Urheberrecht an amtlich referenzierten „privaten“ Regelwerken
Unser Blog-Post über die Entscheidung des Europäischen Gerichtshofs (EuGH) , dass technische Produktnormen Teil des Europarechts seien und daher kostenlos zur Verfügung gestellt werden sollten, hat einige Nachfragen und Zuschriften provoziert. Denn tatsächlich können viele Menschen nicht verstehen, dass für die Praxis so wichtige Vorschriften nicht frei zugänglich sind.
Nun, wir hatten ja schon gesagt, dass deutsche technische Normwerke nur national Wirkung entfalten und kein EU-Recht sind. Daher sind sie von der Entscheidung des EuGH nicht betroffen.
Nun beantwortet das noch nicht die Frage, wie es eigentlich nach deutschem Recht ist. Das ist eine Frage des Urheberrechts. Grundsätzlich sind Rechtstexte, seien es Gesetze, Verordnungen oder Gerichtsentscheidungen nicht durch das Urheberrecht geschützt. Das ergibt sich aus § 5 Abs. 1 Urheberrechtsgesetz (UrhG).
Das gilt auch für „andere amtliche Werke, die im amtlichen Interesse zur allgemeinen Kenntnisnahme veröffentlicht“ werden. Daher sind inzwischen eigentlich alle Amtsblätter öffentlich kostenfrei im Internet zugänglich. Eine Ausnahme macht das Bundesministerium für Digitales und Verkehr mit seinem Amtsblatt. Aus uns nicht ganz erfindlichen Gründen ist es nicht kostenlos abrufbar. Sondern es ist im digitalen Jahresabonnement mit einer Einzellizenz zum Preis von schlappen 77,50 EUR (inkl. MwSt.) erhältlich. Die Wege der Verkehrsverwaltung sind manchmal unergründlich.

* * * * * * *

■ Aufgaben
1) Schreibe aus dem Text zum Urheberrecht bitte alles von „Nun beantwortet das“ bis hinunter zu „1 Urheberrechtsgesetz (UrhG).“ wortgetreu ab.
2) Aus welcher Vorschrift ergibt sich laut dem Text zum Urheberrecht, dass Rechtstexte nicht durch das Urheberrecht geschützt sind?
3) Führe den Text zum Urheberrecht nach seinem letzten Satz weiter.
Die Daten werden hier nicht gebraucht.

■ Datenabschnitt
* * * * * * *

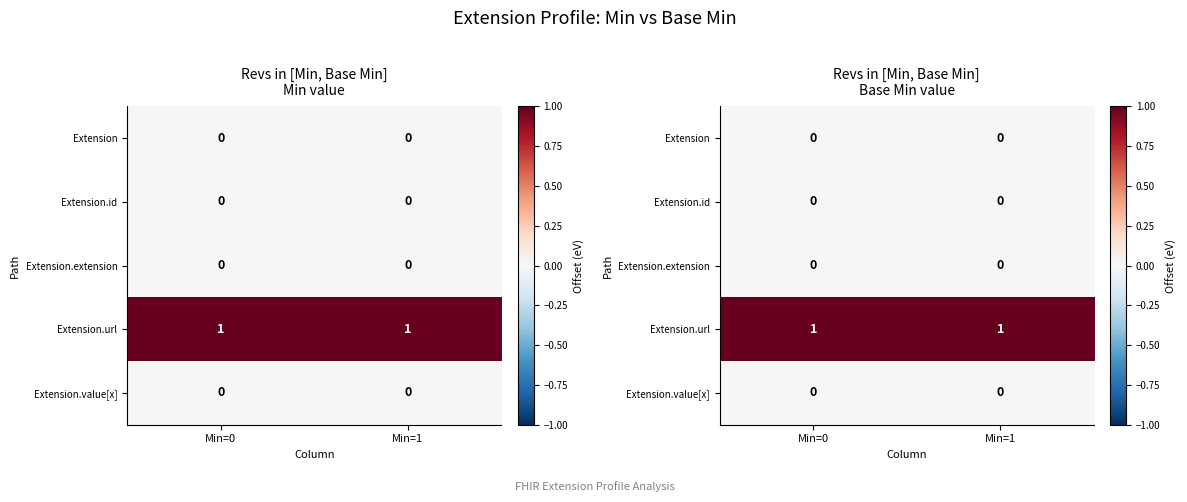

Which series has the largest total across all categories?

Extension.url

* * * * * * *

■ Gegebene Antworten
1)
Nun beantwortet das noch nicht die Frage, wie es eigentlich nach deutschem Recht ist. Das ist eine Frage des Urheberrechts. Grundsätzlich sind Rechtstexte, seien es Gesetze, Verordnungen oder Gerichtsentscheidungen nicht durch das Urheberrecht geschützt. Das ergibt sich aus § 5 Abs. 1 Urheberrechtsgesetz (UrhG).

2) Aus § 5 Abs. 1 Urheberrechtsgesetz (UrhG).

3)
Anders ist es allerdings bei den technischen Regelwerken der Forschungsgesellschaft für Straßen- und Verkehrswesen. Hier gibt es die Ausnahme des § 5 Abs. 3 UrhG. Demnach ist auch dann ein Urheberrecht an technischen Regelwerken möglich, wenn offiziell in Gesetzen oder Verordnungen oder anderen amtlichen Rechtstexten auf sie verwiesen wird. Ob sie urheberrechtlich geschützt sind, richtet sich demnach nach dem Zivilrecht. Insbesondere muss Schöpfungshöhe gegeben sein, was bei technischen Texten nicht immer der Fall ist.
Nach § 5 Abs. 3 Satz 2 f. UrhG hat der Inhaber des Urheberrechts jedem Verlag der dies wünscht, unter angemessenen Bedingungen das Recht zur Vervielfältigung und Verbreitung einzuräumen. Ob diese Regelung, die offensichtlich auf käufliche Printprodukte abstellt, wirklich in die Welt frei zugänglicher Online-Ressourcen passt, mag dahingestellt sein. Um den Bürgern als Rechtsadressaten freien Zugang zu verkehrsrechtlich relevanten Texten zu geben, wäre es vermutlich an der Zeit, dass der Gesetzgeber diese urheberrechtlichen Regelungen über technische Regelwerke überdenkt. (Olaf Dilling)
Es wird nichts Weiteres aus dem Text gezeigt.